On the recitation of the Lord’s Prayer in AA meetings

To many in traditional AA fellowships, it is perplexing when secular, agnostic, or atheist members object to reciting the Lord’s Prayer in meetings. The basis of my own objections are that reciting the Lord’s Prayer allies the fellowship with a particular denomination and religion, and that it excludes and therefore oppresses me as a member. Please note that I have stated that the recitation excludes me and therefore oppresses me, and not that the recitation leads me to feel excluded or to feel oppressed. I shall return to this distinction at the end.

The first objection is straightforward. The Lord’s Prayer is associated only with Christianity, and in the version that I have heard in meetings, only with Protestant denominations. The Prayer comes from the New Testament of the Christian Bible. No non-Christian religion includes it. In addition, the version I have heard includes the phrase “for thine is the kingdom, and the power, and the glory, now and forever,” which to my knowledge (having been raised Catholic) is not included in the Catholic version of the prayer. Therefore, reciting it allies the fellowship with a particular religion and religious denomination, contrary to the statement in the AA Preamble that “AA is not allied with any sect, denomination, politics, organization or institution…”

The second objection is that reciting the Lord’s Prayer in AA meetings excludes secular, atheist, agnostic, and others who do not share the religious faith of the prayer. I will call them conscientious objectors, because their reason for objecting to the prayer arises from their own deeply held beliefs (or non-beliefs). They do not willingly take part in the prayer because, on some level, it violates their conscience to do so.
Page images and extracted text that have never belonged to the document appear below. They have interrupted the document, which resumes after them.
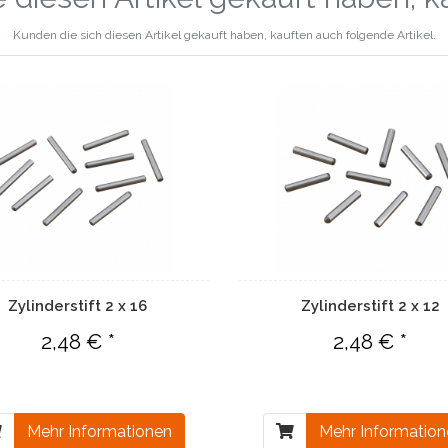
Kunden die sich diesen Artikel gekauft haben, kauften auch folgende Artikel.
Zylinderstift 2 x 16
Zylinderstift 2 x 12
2,48 € *
2,48 € *
Mehr Informationen
Mehr Informatio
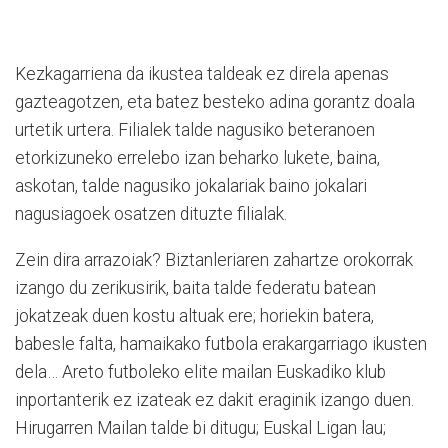
Kezkagarriena da ikustea taldeak ez direla apenas
gazteagotzen, eta batez besteko adina gorantz doala
urtetik urtera. Filialek talde nagusiko beteranoen
etorkizuneko errelebo izan beharko lukete, baina,
askotan, talde nagusiko jokalariak baino jokalari
nagusiagoek osatzen dituzte filialak.
Zein dira arrazoiak? Biztanleriaren zahartze orokorrak
izango du zerikusirik, baita talde federatu batean
jokatzeak duen kostu altuak ere; horiekin batera,
babesle falta, hamaikako futbola erakargarriago ikusten
dela… Areto futboleko elite mailan Euskadiko klub
inportanterik ez izateak ez dakit eraginik izango duen.
Hirugarren Mailan talde bi ditugu; Euskal Ligan lau;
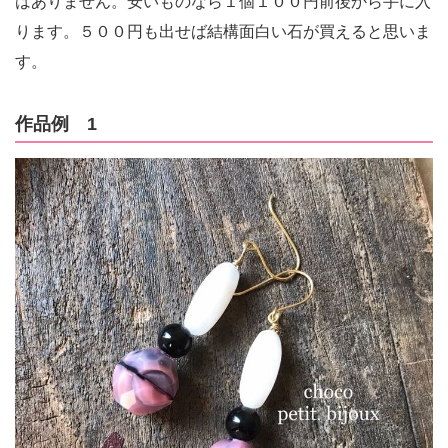
はありません。安いものなら１個１００円前後から手に入
ります。５００円も出せば結構面白い石が買えると思いま
す。
作品例 1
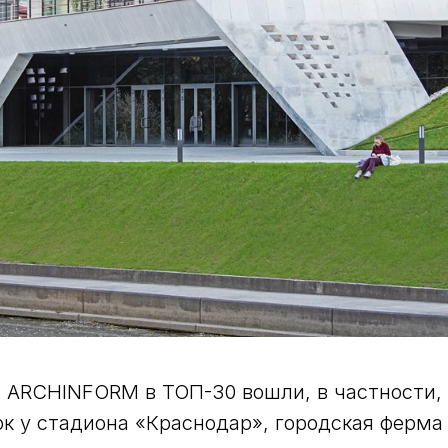
 ARCHINFORM в ТОП-30 вошли, в частности, 
рк у стадиона «Краснодар», городская ферма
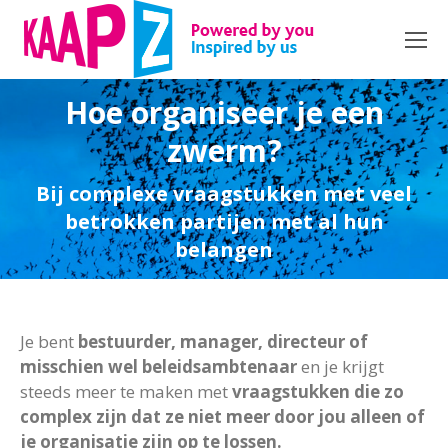
Hoe organiseer je een
zwerm?
Bij complexe vraagstukken met veel
betrokken partijen met al hun
belangen
Je bent
bestuurder, manager, directeur of
misschien wel beleidsambtenaar
en je krijgt
steeds meer te maken met
vraagstukken die zo
complex zijn dat ze niet meer door jou alleen of
je organisatie zijn op te lossen.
When it is the practice of a fellowship to recite the Lord’s Prayer in meetings, conscientious objectors have very limited options. They can join in the recitation, without seriously intending or believing it—which is to say, hypocritically. They can remain silent. They can exit during the recitation. It is important to acknowledge that all of these options continue to exclude the conscientious objectors. If conscientious objectors recite hypocritically, they take part in something that they regard as contrary to conscience, which means that the practice of the fellowship excludes them from being able to act on conscience. If conscientious objectors remain silent or exit during recitation, their exclusion is manifest: This practice of the fellowship does not permit the conscientious objectors’ involvement; the fellowship proceeds in this activity without them.
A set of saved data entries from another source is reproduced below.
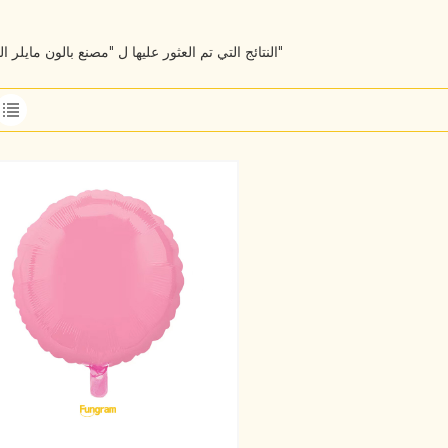
1 النتائج التي تم العثور عليها ل "مصنع بالون مايلر الدائري"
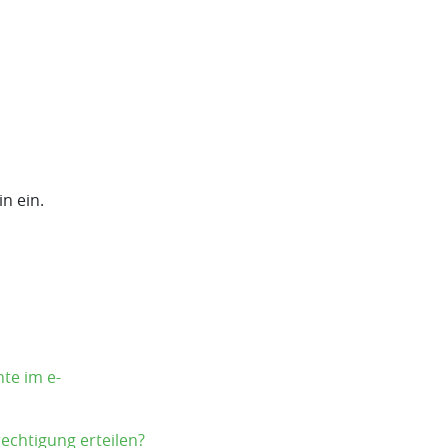
n ein.
te im e-
echtigung erteilen?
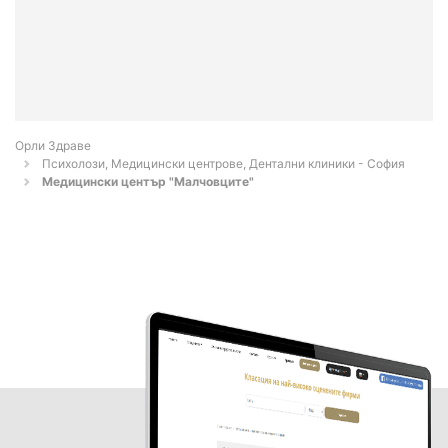
Орли Здраве
Психолози, Медицински центрове, Дентални клиники - София
Медицински център "Малчовците"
These options are forms of exclusion not because conscientious objectors are forbidden from holding their beliefs, or from acting according to their beliefs. They are forms of exclusion because the fellowship endorses and engages in a practice that they are forbidden from on the basis of their beliefs.

An analogy may help to illustrate this. Printed books permit people who are literate, sighted to read them. Printed books exclude literate, blind people, because literate, blind people cannot see the print. If a library claimed to be open to all people, regardless of their physical abilities, but only housed printed books, the library would exclude literate, unsighted people. AA claims to be open to all people, regardless of their beliefs, but the practice of AA fellowships that recite the Lord’s Prayer excludes conscientious objectors.

Now, claiming that conscientious objectors are not excluded by this recitation, because they do not have to take part in it, is analogous to telling literate, blind people that they are just as welcome to use the library’s books, or not use them, as any sighted person. It entirely misses the point that it is the very practice of reciting the prayer that excludes: it does not provide any way for conscientious objectors to participate in the fellowship.

In other words, the prayer is excluding not because of the conscientious objectors’ feeling of being left out by the prayer, but because the establishment of the practice of prayer by a fellowship fails to acknowledge that any prayer would be based on someone’s religious faith and not on someone else’s. The recitation of any prayer confers a benefit upon only those who share the religious belief expressed in the prayer, and it provides no benefit—in fact, imposes a cost or harm—upon those who do not have share religious belief. That harm is the exclusion itself, and occurs regardless of any further harm imposed on conscientious objectors subsequent to their exclusion. That is to say, the harm of exclusion occurs even if no one furthermore tells conscientious objectors that, for instance, they will never stay sober if they don’t pray, or that they do not belong; or worse, threatens physical violence against them (all of which I have either experience or heard of from secular members of AA).

One last remark, related to oppression, that I think is fitting. Power is the capacity to act, regardless of the rationality of the act. Power does what reason cannot and must not. I would even argue that power is the negative of reason: Being in a position of overwhelming power means never having to listen to reason. A rational argument, even an excellent one (which I am not claiming for the argument I’ve made here), can do nothing by itself to effect change. Thus, proofs of oppression mean nothing to the wielders of power.

One thought on “On the recitation of the Lord’s Prayer in AA meetings

  1. Thank goodness the one thing, that we all have is choice——choice to attend or not to attend. If the objection to the Lord’s Prayer is so great—-stay the hell away! Don’t mess with an organization that is so successful! Better yet, start your own rehab center!